Entonces lo recordé todo. Claro que sabía quién era, el por qué me resultaba familiar. Había visto esos ojos antes, y ahora recordaba dónde. En el instante en el que todo se volvió claro en mis recuerdos, se enturbió en mi pecho. Las piernas me temblaron y la bandeja cayó de mis manos y estalló en mil pedazos a mis pies, junto a mi corazón. Me costaba respirar, en mi cabeza se agolpaban sentimientos contradictorios que no era capaz de ordenar. "Alguien tenía que darte tu merecido. Hasta siempre Viktoria", dijo la mujer que con paso firme y aires de clara satisfacción se alejó escaleras abajo con una mueca de éxito en su rostro. No podía más, tenía las extremidades inferiores entumecidas. Me dejé caer al suelo de rodillas, clavándome añicos que cristal, pero no me importaba. Cuando escuché a lo lejos la puerta que daba al exterior cerrarse, un intenso picor bajo mis ojos dio paso a las lágrimas más sinceras que había profesado en mi vida. Cuando me consiguí recomponer, recogí la habitación, y con una escoba barrí lo que en el suelo yacía: los fragmentos de cerámica y de mi corazón. Solo era capaz de sentir vacío, el vacío más profundo. Siempre me había sentido así, pero ahora era diferente, era como si la hubieran amputado una parte de mi interior. Estaba sola, completamente sola y al fin lo comprendía. Esto era lo que yo había estado sembrando todos estos años. Nunca habría imaginado que yo misma acabaría sintiéndome así. 
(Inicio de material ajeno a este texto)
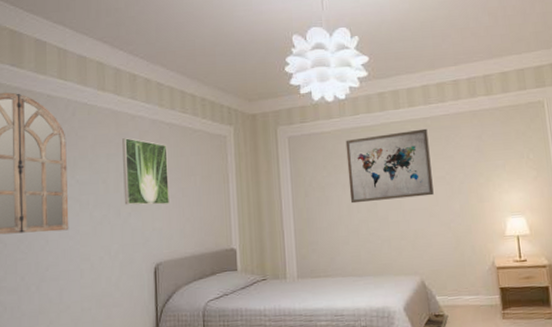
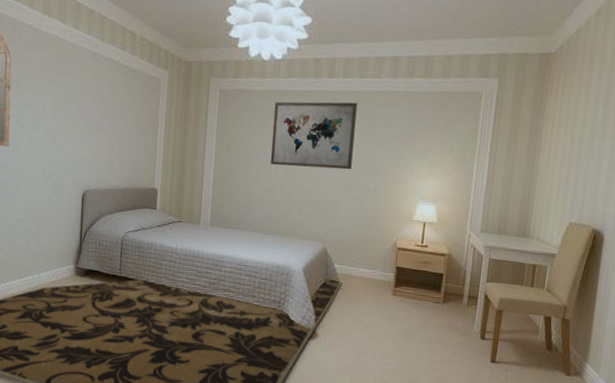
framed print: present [122,138,169,205] -> none [60,67,104,137]

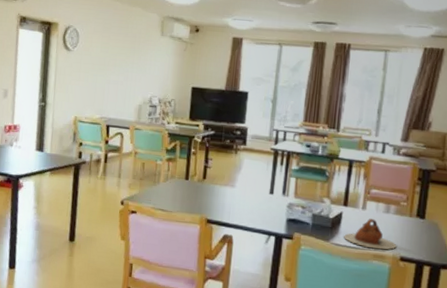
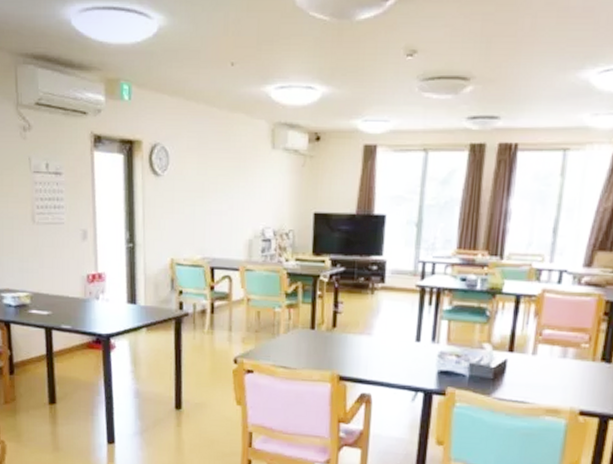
teapot: present [344,219,397,250] -> none [509,366,576,403]

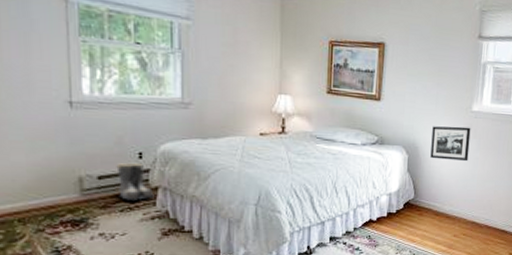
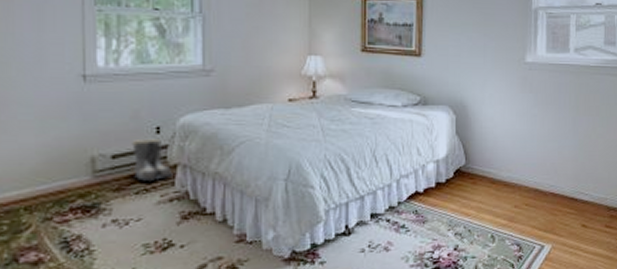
picture frame: present [430,126,471,162] -> none [481,80,526,120]

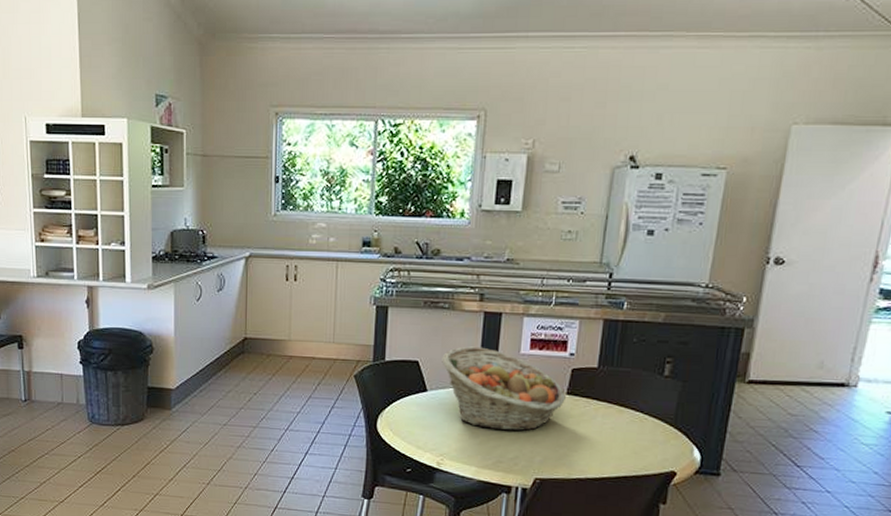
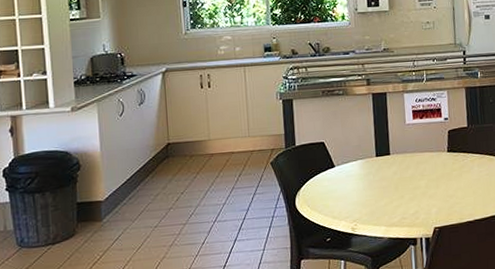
fruit basket: present [442,346,566,431] -> none [343,123,447,191]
Era insoportable. Tenía la necesidad de meterme en la cama y no salir jamás, pero también sentía el deseo de huir. De huir lejos, de correr lo más deprisa que me permitieran mis piernas y abandonar el pueblo, el país, el mundo. Ir donde nadie más había estado, un lugar en el que la soledad no fuera algo negativo, si no el bien más preciado. Me sentía extraña entre mi gente, siempre con la mirada ausente. Estaba a la deriva, abandonada y en brazos de la desesperación, al abrigo de otra lucidez. Intenté achicar penas para continuar navegando, pero no lo conseguí. Me vio atrapada, me vine abajo. Languidecía, perdida en un camino de ansiedades del que no sabía salir. Un día, simplemente desaparecé. Recorriendo aceras dicen que me vieron, ajustando el paso a los demás. Intentando cualquier cosa por dinero, malvivía como podía. Estrellas negras vieron por mis venas, pero nadie quiso preguntar. Esa madrugada, naufragué. Tenía el mar del miedo en la mirada, las ropas empapadas, el suelo por almohada y la imagen de Rebeka en mente. Y lentamente amaneció.